In the six months it’s been open, it’s already travelled across Scotland. It’s now moved on from Aberdeen beach to the Cairngorms national park, where it will remain until November. “I especially love the social aspect,” he says. “It’s a safe space to meet friends in a relaxed atmosphere.”
I end my journey at Hackney Wick community sauna in London, a formerly derelict site behind a 1930s municipal bathing house. It is “authentic, affordable and inclusive”, says co-founder Victoria Maddox, as we sweat in a large 12-person sauna. It was “originally built by a German company for top-end show-jumping horses”, she says, “but they didn’t like it.” All the wood and windows were reclaimed, and the sauna rebuilt on to the trailer.
They’re keen to reach out to Hackney’s diverse population. “We recently asked a community swim group to come down,” says co-founder and anaesthetist Oguguo Igwe. “I’ve never seen that many Black and Asian people in a sauna, and I was looking around and I was, like… this is amazing.”
A brand-new sauna has just arrived, and the team are keen for me to try it. A small space heated to a ferocious 90C, we’re dripping instantly. We wear hats, which “trap a layer of cool air between the head and the heat”, Maddox says, “so it helps to regulate your temperature better.” But still, this is heat on another level. “We call that ‘sauna head’,” she says, glowing. “It makes you go into a slightly meditative state and you lose your edges, your ego dissolves. Time disappears.” Afterwards, we plunge into converted whisky barrels filled with icy water.
What about planning permission? In Folkestone, tattooist Tim Smithen has been in talks with the council to install his Steampunk Sauna on Mermaid beach. “I’ve been proposing it since last July,” he admits when we chat the next day. “Everything takes time – but it will happen.”
With its unquestionable benefits, this is a movement with a life force of its own. “You come out feeling like you’ve been on holiday, with a sense of space in your mind,” Brighton Box’s Watson tells me.

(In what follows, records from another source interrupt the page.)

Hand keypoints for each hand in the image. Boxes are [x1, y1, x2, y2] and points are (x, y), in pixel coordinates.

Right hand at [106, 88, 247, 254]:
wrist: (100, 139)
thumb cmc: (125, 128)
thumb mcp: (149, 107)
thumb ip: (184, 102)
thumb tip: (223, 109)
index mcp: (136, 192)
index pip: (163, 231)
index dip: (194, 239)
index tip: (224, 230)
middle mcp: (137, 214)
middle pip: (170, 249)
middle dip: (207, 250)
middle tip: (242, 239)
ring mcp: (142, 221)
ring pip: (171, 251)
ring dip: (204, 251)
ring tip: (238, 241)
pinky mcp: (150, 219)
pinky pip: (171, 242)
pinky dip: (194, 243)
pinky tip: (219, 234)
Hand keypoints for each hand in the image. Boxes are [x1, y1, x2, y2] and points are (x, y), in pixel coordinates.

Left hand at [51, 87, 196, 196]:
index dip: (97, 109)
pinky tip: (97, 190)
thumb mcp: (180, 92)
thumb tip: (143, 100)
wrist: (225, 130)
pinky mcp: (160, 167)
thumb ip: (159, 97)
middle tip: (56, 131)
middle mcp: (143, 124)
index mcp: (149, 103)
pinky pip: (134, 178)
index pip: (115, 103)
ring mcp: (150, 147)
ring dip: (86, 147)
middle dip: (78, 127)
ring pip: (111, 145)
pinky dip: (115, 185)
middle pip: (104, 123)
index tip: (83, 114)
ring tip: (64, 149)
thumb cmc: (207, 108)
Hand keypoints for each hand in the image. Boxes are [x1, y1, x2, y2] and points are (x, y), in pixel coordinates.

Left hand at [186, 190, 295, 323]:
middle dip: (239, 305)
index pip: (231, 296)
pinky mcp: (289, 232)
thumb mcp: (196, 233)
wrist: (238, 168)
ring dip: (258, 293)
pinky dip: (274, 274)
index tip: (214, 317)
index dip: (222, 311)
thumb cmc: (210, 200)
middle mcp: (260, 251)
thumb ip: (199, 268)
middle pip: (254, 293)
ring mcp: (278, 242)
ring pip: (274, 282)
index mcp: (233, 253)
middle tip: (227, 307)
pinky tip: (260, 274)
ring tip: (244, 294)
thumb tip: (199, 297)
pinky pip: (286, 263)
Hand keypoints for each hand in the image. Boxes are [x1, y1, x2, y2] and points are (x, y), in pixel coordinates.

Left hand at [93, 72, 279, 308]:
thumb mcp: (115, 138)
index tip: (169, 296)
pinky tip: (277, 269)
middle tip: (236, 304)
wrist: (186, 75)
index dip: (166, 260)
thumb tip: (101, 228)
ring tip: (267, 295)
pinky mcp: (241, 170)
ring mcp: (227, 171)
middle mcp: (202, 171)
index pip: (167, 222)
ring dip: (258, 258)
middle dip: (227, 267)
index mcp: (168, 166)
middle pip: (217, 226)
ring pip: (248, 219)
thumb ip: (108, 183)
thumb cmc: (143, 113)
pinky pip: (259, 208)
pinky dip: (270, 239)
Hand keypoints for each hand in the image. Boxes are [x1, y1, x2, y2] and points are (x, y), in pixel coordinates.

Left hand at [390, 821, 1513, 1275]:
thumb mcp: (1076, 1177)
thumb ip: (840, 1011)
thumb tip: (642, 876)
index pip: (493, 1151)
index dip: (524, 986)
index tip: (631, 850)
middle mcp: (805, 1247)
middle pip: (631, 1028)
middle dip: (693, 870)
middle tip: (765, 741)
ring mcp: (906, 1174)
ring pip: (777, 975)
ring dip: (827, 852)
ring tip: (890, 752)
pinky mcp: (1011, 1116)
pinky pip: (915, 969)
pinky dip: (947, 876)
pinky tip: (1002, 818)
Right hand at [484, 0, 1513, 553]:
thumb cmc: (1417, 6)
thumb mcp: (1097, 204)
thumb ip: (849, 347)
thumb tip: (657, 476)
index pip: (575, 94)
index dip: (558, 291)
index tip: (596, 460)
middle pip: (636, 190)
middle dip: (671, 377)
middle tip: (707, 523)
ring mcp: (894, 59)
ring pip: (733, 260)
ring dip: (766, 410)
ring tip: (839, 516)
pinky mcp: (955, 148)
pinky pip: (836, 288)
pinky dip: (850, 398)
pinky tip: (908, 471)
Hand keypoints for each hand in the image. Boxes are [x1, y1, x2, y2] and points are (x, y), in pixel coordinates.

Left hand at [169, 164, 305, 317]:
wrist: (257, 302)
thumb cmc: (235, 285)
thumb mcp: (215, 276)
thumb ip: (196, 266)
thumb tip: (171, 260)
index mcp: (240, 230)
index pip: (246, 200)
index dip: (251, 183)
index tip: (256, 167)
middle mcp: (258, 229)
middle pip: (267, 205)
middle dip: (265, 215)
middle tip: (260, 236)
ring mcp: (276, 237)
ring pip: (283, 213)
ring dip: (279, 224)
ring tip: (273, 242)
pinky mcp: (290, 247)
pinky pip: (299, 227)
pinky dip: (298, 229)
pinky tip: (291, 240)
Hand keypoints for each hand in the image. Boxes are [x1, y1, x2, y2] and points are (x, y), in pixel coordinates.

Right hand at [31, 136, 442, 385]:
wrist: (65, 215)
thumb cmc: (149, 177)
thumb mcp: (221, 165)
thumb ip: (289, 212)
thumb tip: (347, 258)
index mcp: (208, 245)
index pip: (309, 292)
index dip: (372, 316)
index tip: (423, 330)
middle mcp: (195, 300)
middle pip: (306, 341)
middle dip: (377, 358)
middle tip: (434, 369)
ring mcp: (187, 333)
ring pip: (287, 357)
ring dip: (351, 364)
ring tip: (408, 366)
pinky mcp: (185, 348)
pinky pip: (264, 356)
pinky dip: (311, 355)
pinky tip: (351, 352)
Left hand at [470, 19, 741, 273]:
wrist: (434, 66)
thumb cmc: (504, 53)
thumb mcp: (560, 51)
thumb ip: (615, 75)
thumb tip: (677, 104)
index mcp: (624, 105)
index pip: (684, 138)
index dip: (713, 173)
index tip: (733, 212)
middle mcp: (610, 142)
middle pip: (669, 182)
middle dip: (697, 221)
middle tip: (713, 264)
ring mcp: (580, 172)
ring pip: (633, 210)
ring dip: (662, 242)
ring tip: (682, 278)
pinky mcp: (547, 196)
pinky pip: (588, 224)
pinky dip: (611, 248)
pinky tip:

“Sweating has its own release and calms the thoughts in my brain. It’s like sitting in a pub, it liberates you, and you end up having the
loveliest chats.” The sauna feels like a level playing field: you meet people from different backgrounds whom you wouldn’t otherwise
necessarily encounter. Or, as the society’s Mika Meskanen summed it up: “Communal sauna brings about social cohesion – and puts restless minds at ease.”